With the extensive studies of IDV in the radio to optical bands in approximately the last three decades and in high energies (X-ray and $\gamma$-rays) in the last decade, we reach the following conclusions:

• Blazars show large amplitude IDV in radio bands, which is basically the mixture of extrinsic and intrinsic mechanisms.
• LBLs and IBLs show large amplitude IDV in optical/IR bands with a high duty cycle.
• HBLs either do not show optical/IR IDV or if they do, the amplitude is low and the duty cycle is very small compared to LBLs/IBLs.
• In general, blazars do not show color variation on IDV timescales; however, occasionally this is seen.
• Optical inter-band cross-correlation shows that in general, there is no time lag in different optical bands. On some occasions, the time lag of a few minutes is reported in different optical bands.
• Optical/IR SEDs are well fitted to a single power law.
• Sometimes optical/IR SEDs show a big blue bump, which is a signature of emission from the accretion disk.
• In X-rays, HBLs show large amplitude IDV, and the duty cycle is high.
• In X-rays, LBLs/IBLs either do not show IDV or if they do, the amplitude is less. The duty cycle of X-ray IDV for LBLs/IBLs is much less compared to the duty cycles for HBLs.
• In general, hard and soft X-ray LCs of blazars show strong cross-correlation with zero lag, which implies that the emissions in the hard and soft bands are co-spatial.
• IDV timescales in different EM bands are used to get the black hole mass of the blazars, the size of the emitting region and the Doppler factor $\delta$.
• In general, the sensitivity of very high energy $\gamma$-ray facilities is poor, but occasionally, blazars are observed on time resolutions of a few minutes to a few hours. The best time resolution $\gamma$-ray light curves give a high Doppler factor of ∼100 for the blazar PKS 2155–304.
• QPOs in blazars on IDV timescales are rare.
• Occasionally, QPOs on IDV timescales are detected in a few blazars in the X-ray and optical bands.

5. Future Projects

In the last three decades, there have been several attempts to search for IDV in blazars, but still, we need many new observations in the complete EM spectrum to better understand the IDV properties of various sub-classes of blazars and detected QPOs in blazars. Below, I list a few projects that I think need focused effort to search for IDV and QPOs in blazars.

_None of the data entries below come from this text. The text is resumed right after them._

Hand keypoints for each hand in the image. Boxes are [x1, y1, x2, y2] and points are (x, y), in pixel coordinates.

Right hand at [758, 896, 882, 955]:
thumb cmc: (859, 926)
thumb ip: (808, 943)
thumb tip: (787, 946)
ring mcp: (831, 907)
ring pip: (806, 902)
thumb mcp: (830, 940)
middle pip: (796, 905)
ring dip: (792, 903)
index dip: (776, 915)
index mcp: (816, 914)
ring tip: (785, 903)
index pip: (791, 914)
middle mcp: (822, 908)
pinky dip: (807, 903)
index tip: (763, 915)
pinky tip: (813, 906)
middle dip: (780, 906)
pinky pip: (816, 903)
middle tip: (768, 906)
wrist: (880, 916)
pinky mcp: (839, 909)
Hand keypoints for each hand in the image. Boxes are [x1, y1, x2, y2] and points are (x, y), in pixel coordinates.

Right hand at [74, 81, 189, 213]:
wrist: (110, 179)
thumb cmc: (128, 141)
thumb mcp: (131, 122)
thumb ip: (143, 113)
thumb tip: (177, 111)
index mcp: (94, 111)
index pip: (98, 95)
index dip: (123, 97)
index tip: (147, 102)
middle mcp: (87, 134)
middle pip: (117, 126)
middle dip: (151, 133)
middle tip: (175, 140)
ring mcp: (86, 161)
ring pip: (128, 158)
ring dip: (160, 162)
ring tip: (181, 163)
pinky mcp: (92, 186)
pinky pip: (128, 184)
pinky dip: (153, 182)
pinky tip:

• Simultaneous low and high frequency radio IDV should be studied with other EM bands with almost a similar time resolution. This will help us to separate out the extrinsic component of low-frequency IDV, which is responsible for the high brightness temperature. For such observations, instead of using single-dish radio telescopes, interferometric telescopes will be a much better option.
• For a large sample of blazars, IDV studies in IR bands are not yet performed with focused effort, which needs to be done.
• With the help of the Fermi-LAT and VHE gamma-ray facilities, a large number of new HBLs has been discovered. Extensive IDV of HBLs in the optical bands should be done to see if the IDV duty cycle is really much less for HBLs in optical bands in comparison to LBLs and IBLs.
• Extensive IDV studies for LBLs and IBLs are not yet done in X-rays and $\gamma$-rays, which can be done to see if the IDV properties in these bands for LBLs and IBLs are similar to HBLs.
• Still, there are only a few pieces of evidence when blazars are observed in $\gamma$-rays on IDV timescales. Upcoming CTA can contribute to this project.
• QPO is rarely detected in blazars on diverse timescales in different EM bands. It is even much rarer to detect QPO in blazars on IDV timescales. A focused effort with high time resolution and good S/N data is required to search for QPOs on IDV timescales in various EM bands.